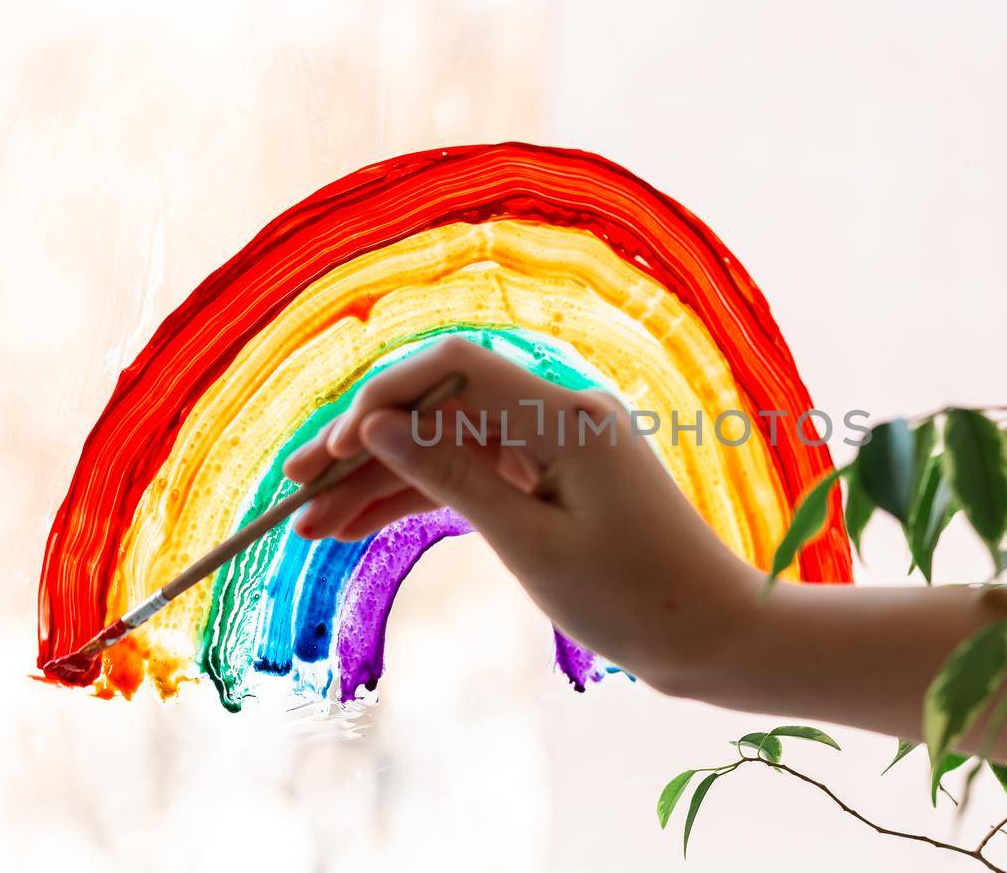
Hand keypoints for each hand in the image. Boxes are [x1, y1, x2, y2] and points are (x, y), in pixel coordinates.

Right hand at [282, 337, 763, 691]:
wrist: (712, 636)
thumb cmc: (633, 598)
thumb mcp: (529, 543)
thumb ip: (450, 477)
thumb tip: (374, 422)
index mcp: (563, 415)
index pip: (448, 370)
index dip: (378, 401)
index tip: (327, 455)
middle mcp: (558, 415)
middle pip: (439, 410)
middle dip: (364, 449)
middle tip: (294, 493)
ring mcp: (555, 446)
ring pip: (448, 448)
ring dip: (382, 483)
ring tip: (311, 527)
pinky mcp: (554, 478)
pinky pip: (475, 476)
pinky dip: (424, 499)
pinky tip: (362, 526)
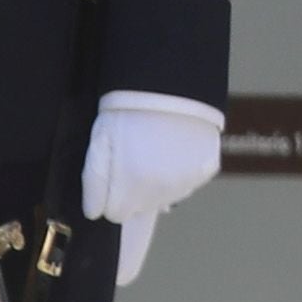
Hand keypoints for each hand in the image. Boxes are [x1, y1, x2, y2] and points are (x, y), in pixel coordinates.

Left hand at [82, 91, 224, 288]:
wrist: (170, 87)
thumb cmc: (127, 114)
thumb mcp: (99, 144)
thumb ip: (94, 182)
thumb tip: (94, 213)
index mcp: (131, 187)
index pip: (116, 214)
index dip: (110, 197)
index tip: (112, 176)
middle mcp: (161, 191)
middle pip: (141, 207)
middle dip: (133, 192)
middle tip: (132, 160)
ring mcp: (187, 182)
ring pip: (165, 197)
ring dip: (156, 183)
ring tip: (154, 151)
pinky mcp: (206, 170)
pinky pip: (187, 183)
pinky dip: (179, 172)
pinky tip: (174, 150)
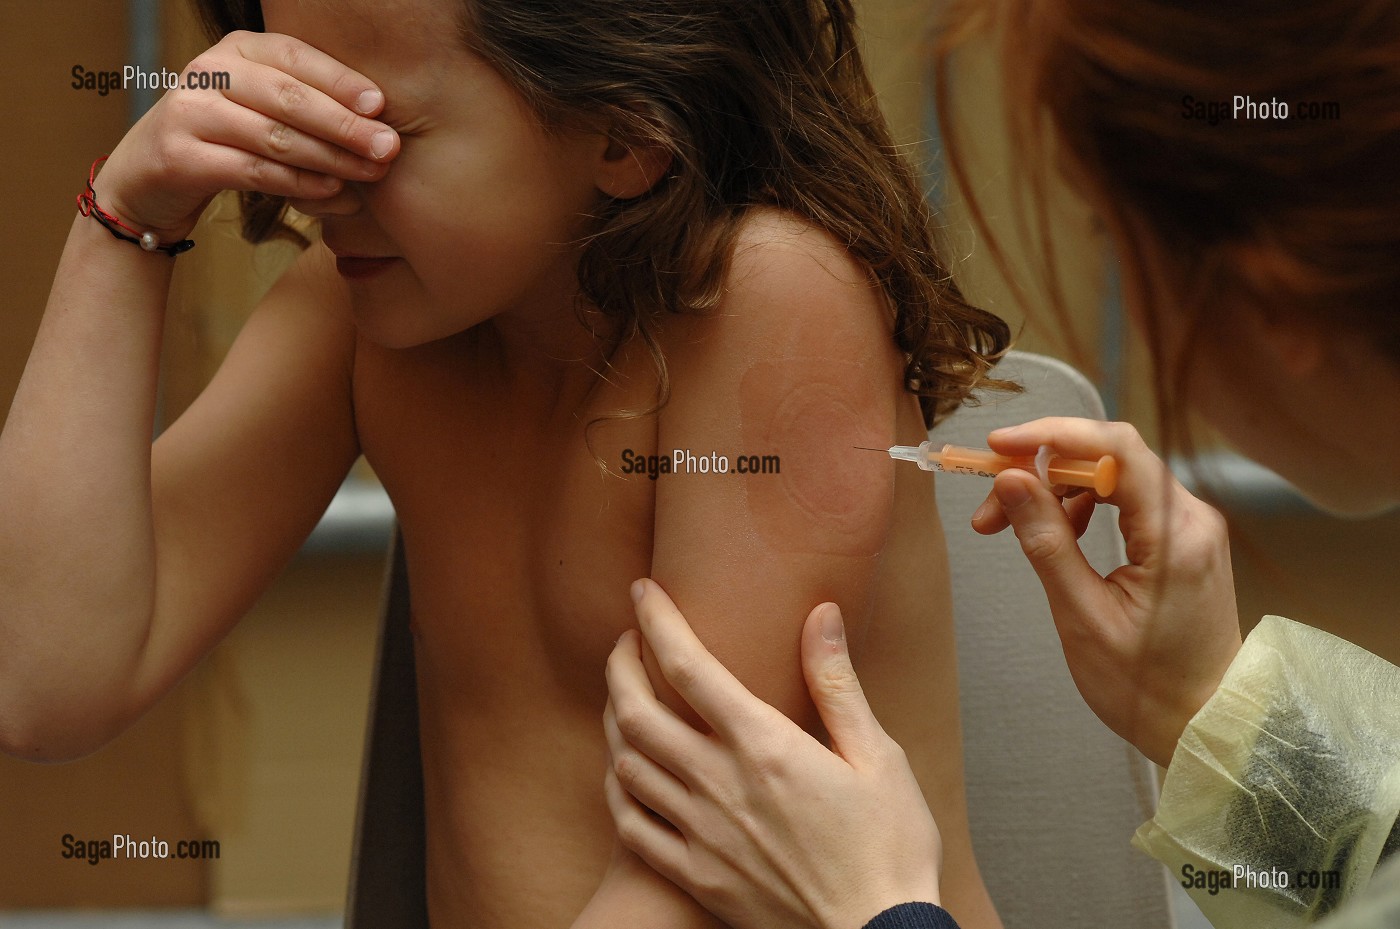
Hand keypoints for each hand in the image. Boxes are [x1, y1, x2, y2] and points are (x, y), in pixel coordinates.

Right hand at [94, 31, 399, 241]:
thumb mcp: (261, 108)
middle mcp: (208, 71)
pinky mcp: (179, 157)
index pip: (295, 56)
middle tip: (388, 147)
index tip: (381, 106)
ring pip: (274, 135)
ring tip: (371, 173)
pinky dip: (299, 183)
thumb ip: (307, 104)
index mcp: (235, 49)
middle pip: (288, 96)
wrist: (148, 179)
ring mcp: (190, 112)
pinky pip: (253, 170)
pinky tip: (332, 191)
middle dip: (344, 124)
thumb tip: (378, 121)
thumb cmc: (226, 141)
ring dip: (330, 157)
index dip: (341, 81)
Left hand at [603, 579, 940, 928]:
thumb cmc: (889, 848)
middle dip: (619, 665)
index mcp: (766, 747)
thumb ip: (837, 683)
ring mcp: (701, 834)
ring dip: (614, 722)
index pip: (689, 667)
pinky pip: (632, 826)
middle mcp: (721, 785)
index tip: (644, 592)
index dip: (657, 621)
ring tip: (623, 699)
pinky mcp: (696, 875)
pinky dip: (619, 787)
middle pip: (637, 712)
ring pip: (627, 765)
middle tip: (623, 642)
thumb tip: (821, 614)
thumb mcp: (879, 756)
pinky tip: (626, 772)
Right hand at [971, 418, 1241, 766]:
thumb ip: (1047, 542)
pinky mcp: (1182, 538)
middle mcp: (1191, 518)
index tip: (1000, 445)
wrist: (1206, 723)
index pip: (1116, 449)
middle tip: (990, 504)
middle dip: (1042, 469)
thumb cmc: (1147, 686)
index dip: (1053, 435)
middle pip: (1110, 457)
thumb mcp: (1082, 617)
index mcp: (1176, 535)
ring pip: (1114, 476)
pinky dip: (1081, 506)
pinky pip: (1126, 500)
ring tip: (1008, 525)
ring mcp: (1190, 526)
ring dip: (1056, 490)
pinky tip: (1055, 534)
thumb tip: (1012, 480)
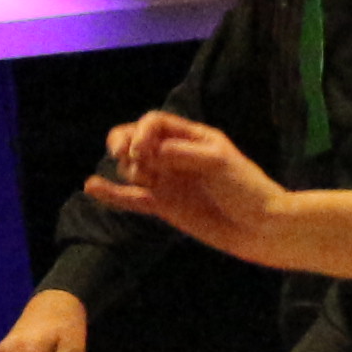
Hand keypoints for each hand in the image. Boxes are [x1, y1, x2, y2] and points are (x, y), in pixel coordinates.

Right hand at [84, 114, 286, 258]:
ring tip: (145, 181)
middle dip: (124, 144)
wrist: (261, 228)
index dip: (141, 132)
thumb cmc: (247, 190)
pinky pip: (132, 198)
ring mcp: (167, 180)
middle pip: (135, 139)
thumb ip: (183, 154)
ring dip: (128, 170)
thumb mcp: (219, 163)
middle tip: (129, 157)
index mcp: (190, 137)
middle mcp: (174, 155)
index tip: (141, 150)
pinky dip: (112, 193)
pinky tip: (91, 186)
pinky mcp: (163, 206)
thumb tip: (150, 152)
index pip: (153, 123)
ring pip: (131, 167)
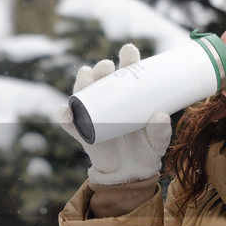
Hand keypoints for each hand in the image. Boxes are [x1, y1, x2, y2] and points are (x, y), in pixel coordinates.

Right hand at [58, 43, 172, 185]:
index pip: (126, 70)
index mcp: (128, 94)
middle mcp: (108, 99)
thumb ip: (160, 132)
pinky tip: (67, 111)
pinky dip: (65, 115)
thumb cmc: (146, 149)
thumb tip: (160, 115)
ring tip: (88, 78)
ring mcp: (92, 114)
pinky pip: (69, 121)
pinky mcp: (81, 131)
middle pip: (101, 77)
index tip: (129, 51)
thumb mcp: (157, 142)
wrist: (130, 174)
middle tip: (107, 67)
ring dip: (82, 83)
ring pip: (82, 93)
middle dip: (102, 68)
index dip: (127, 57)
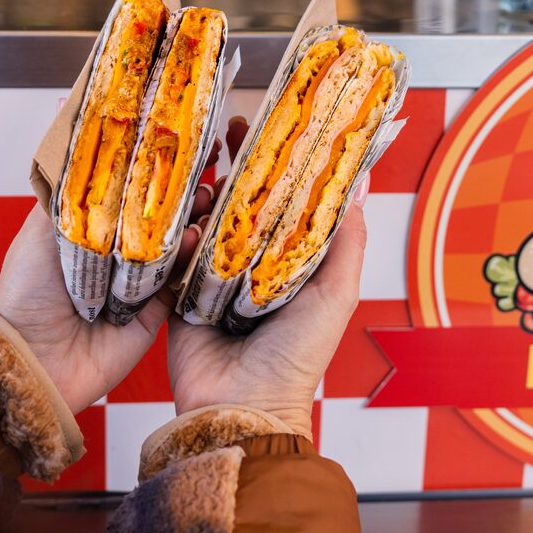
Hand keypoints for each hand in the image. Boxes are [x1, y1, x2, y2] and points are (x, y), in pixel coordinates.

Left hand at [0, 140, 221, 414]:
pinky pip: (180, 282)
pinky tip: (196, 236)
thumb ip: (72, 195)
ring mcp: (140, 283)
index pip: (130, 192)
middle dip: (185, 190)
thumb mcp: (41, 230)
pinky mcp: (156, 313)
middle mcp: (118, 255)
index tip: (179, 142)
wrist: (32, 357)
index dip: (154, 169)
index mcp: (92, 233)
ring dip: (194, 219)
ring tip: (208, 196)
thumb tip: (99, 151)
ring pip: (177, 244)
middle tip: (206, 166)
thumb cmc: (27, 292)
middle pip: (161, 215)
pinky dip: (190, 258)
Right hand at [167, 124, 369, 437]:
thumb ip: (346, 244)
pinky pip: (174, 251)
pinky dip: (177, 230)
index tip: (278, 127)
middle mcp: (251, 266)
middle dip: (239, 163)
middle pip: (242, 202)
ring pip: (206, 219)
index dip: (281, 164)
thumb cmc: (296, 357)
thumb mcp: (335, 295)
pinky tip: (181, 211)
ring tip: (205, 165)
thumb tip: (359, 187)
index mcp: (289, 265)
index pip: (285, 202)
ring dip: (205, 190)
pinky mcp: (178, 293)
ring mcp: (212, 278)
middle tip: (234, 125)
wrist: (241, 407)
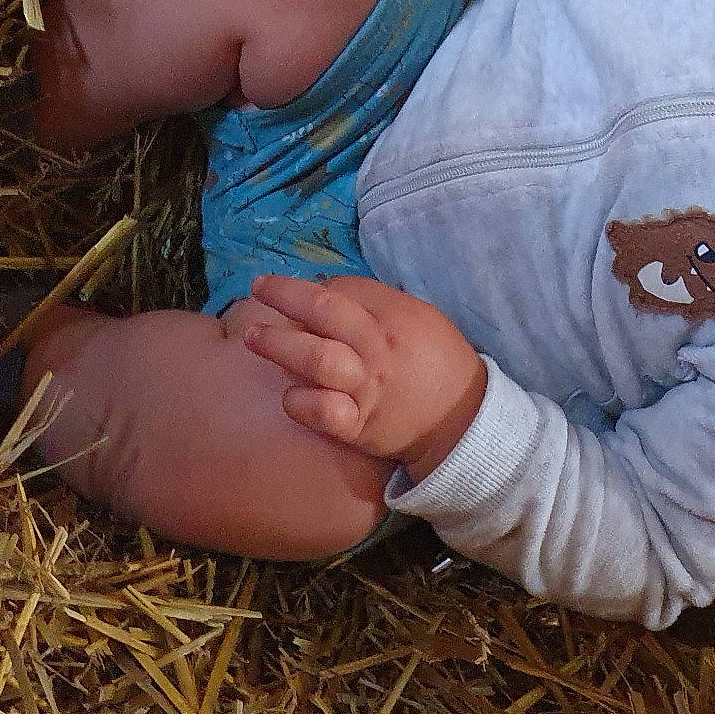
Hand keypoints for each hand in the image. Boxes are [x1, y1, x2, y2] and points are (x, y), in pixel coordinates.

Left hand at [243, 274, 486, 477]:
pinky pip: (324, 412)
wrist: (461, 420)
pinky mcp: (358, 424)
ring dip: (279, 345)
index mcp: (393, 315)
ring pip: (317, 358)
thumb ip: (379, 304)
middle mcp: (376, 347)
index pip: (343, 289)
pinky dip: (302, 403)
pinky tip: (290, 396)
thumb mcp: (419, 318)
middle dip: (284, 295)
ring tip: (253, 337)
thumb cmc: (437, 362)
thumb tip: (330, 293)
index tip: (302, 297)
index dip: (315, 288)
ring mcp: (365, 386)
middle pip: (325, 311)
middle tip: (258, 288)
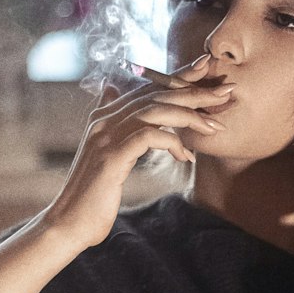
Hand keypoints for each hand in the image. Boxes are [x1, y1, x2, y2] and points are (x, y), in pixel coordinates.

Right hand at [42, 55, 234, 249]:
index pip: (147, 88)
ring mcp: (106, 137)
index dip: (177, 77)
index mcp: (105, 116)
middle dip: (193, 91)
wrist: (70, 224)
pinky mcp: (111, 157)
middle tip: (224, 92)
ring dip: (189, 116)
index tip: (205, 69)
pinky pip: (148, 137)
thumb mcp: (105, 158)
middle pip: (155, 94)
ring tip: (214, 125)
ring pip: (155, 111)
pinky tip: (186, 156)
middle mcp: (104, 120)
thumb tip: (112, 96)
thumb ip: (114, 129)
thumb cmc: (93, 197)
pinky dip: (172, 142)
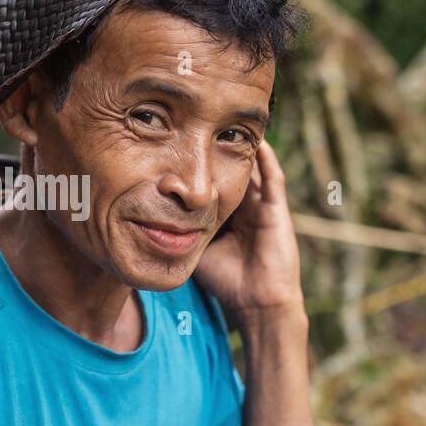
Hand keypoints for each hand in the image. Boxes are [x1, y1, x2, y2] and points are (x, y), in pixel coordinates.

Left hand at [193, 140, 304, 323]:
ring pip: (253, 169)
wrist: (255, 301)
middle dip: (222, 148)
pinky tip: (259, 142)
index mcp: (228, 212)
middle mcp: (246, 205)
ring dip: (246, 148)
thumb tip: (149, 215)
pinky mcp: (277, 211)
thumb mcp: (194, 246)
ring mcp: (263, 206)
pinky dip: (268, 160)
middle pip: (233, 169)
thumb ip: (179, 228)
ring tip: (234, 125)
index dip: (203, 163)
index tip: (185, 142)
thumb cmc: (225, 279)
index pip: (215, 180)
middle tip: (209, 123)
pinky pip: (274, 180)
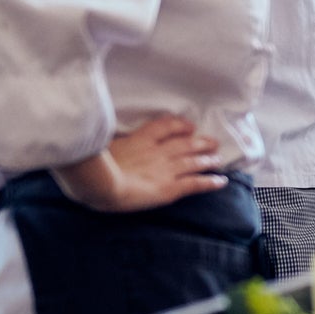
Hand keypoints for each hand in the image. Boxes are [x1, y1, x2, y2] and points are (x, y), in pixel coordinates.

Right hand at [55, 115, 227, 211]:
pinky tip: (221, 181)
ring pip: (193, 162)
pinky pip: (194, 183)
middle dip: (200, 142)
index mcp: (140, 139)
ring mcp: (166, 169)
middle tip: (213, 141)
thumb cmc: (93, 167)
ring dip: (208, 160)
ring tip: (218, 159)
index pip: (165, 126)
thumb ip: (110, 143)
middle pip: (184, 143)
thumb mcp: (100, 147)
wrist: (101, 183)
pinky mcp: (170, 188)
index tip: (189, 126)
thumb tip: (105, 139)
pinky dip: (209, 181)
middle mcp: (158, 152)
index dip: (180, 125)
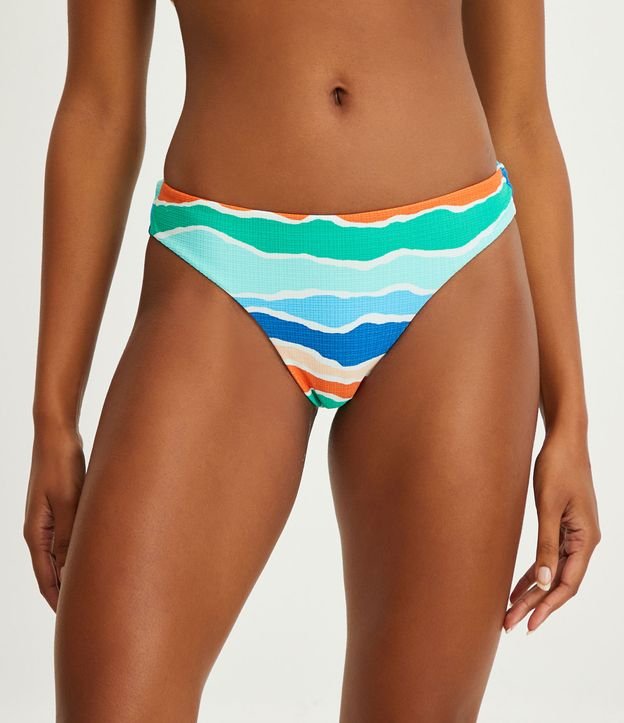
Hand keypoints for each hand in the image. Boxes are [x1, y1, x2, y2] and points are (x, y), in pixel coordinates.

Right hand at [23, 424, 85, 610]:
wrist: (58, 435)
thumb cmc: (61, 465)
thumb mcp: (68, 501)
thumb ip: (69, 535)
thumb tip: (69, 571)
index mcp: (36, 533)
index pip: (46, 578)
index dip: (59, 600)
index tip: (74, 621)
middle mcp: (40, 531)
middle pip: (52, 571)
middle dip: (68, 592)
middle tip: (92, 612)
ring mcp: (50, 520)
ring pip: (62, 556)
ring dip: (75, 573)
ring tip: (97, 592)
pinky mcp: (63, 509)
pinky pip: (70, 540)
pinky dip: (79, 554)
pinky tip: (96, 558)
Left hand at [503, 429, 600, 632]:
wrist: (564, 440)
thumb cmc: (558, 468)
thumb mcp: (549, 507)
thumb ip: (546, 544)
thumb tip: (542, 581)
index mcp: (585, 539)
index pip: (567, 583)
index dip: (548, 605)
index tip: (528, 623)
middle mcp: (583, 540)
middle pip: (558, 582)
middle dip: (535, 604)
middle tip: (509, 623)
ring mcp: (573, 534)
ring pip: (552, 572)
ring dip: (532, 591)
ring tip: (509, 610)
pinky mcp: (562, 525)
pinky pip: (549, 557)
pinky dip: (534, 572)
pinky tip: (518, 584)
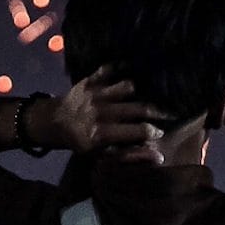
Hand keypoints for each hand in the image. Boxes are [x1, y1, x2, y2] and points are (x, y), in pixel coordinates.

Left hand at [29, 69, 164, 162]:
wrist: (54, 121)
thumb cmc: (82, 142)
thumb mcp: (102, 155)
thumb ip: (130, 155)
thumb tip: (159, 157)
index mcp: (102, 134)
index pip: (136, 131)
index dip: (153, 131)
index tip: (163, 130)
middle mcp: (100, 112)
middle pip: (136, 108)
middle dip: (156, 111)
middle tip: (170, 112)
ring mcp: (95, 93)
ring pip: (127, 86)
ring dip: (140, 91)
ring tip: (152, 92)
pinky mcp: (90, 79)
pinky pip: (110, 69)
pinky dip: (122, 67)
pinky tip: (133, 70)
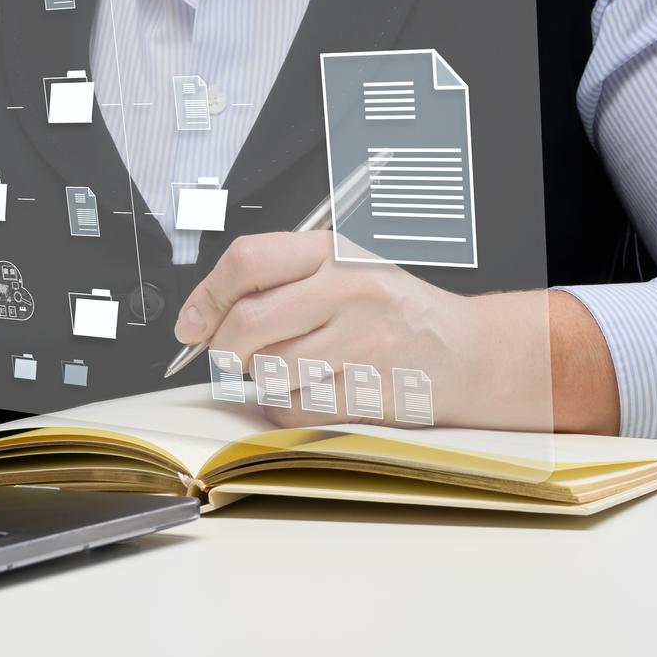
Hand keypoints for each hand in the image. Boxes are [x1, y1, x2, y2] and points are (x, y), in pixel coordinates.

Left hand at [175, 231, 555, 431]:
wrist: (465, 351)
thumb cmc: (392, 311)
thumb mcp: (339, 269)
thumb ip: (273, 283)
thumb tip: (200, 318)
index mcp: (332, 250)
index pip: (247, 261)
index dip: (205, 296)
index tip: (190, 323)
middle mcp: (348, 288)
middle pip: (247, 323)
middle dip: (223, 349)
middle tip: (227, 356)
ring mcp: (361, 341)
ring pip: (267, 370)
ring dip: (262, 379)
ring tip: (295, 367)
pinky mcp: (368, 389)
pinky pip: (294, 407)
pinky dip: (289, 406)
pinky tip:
-------------------------
Task brief
Present each line from the listing that holds the string "Left".

Task answer
Left hand at [82, 91, 224, 288]:
Left hand at [603, 579, 940, 928]:
Left hand at [0, 140, 221, 414]:
Left hand at [243, 274, 486, 477]:
Left hand at [193, 140, 304, 323]:
Left hand at [503, 429, 600, 632]:
Left hand at [29, 69, 164, 162]:
Left hand at [175, 231, 555, 431]:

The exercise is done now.